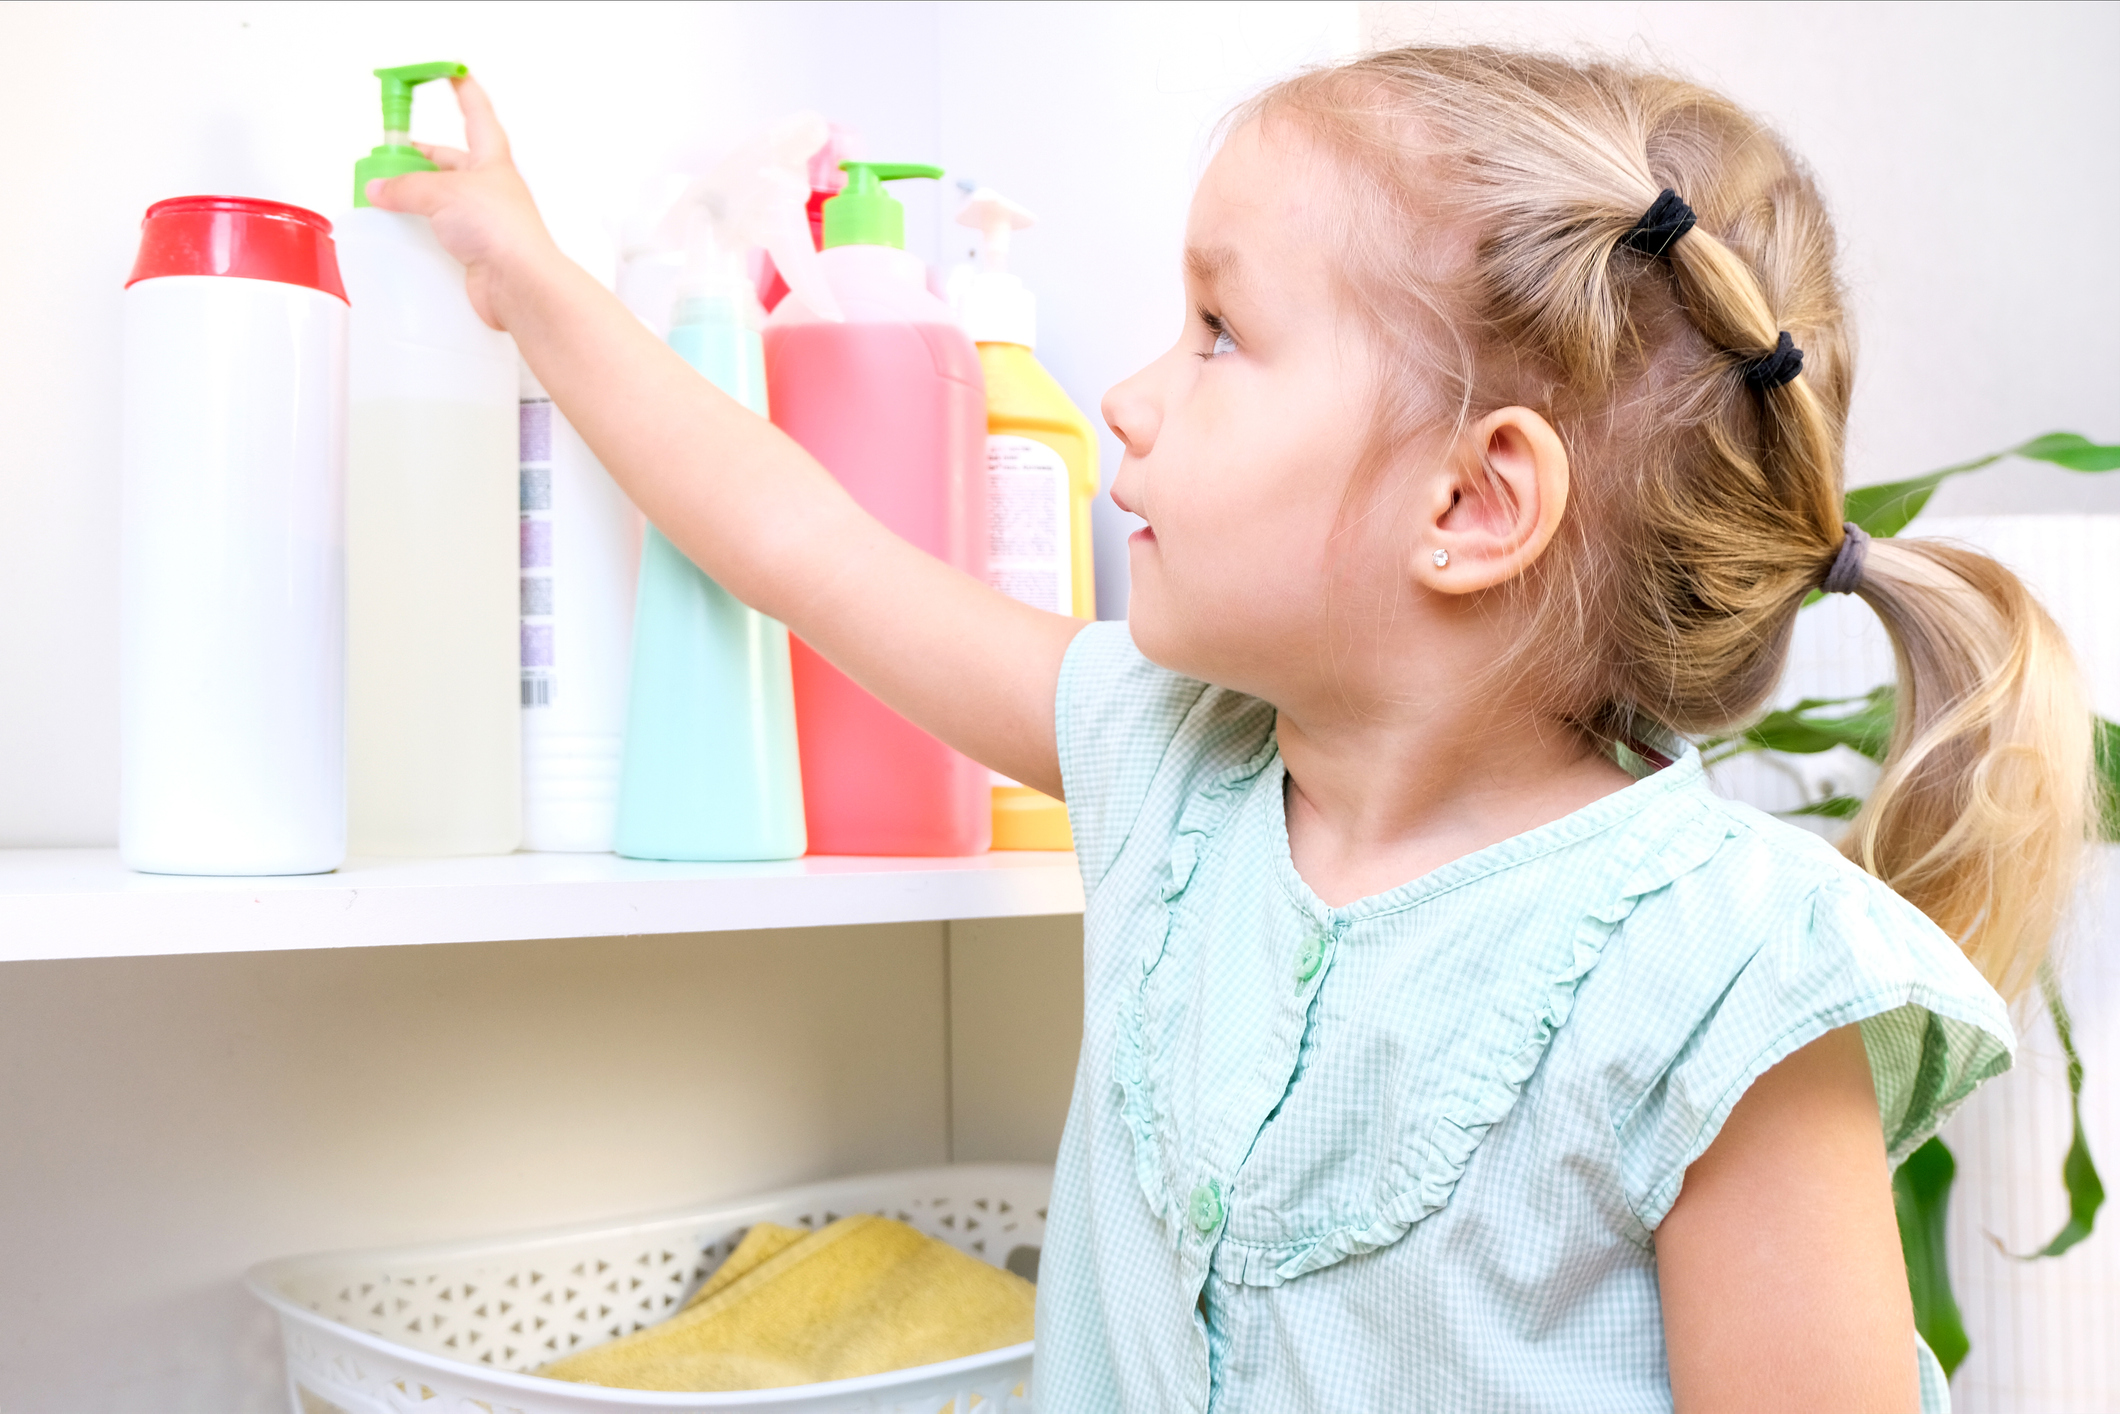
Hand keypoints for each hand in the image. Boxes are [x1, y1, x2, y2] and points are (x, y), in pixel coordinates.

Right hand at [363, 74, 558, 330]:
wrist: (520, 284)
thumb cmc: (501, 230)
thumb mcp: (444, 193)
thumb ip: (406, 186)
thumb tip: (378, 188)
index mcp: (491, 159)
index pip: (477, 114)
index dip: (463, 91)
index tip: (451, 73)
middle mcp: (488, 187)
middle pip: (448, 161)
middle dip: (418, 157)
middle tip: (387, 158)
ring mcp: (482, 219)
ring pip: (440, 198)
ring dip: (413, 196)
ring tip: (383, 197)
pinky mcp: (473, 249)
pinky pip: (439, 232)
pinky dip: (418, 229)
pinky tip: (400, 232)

# [What this task involves]
Each record above is to be copied exactly. Drop the pictures.

# [Response to this exercise]
Hand keypoints for each hand in the image. Boxes are [x1, y1, x2, y2] and points are (x, y), in pixel coordinates.

Right hand at [363, 74, 558, 330]:
wrist: (520, 284)
thumb cmc: (501, 230)
thumb mcp: (444, 193)
thumb ip: (406, 186)
thumb tip: (378, 188)
index mcp: (491, 159)
index pip: (477, 114)
index dip: (463, 91)
index tip: (451, 73)
middle mcp: (488, 187)
middle pip: (448, 161)
middle dip: (418, 157)
middle tip: (387, 158)
ring mcp: (482, 219)
ring pip: (440, 198)
ring dip: (413, 196)
ring tip: (383, 197)
pinky mcp: (473, 249)
pinky pip: (439, 232)
pinky dip: (418, 229)
pinky tip: (400, 232)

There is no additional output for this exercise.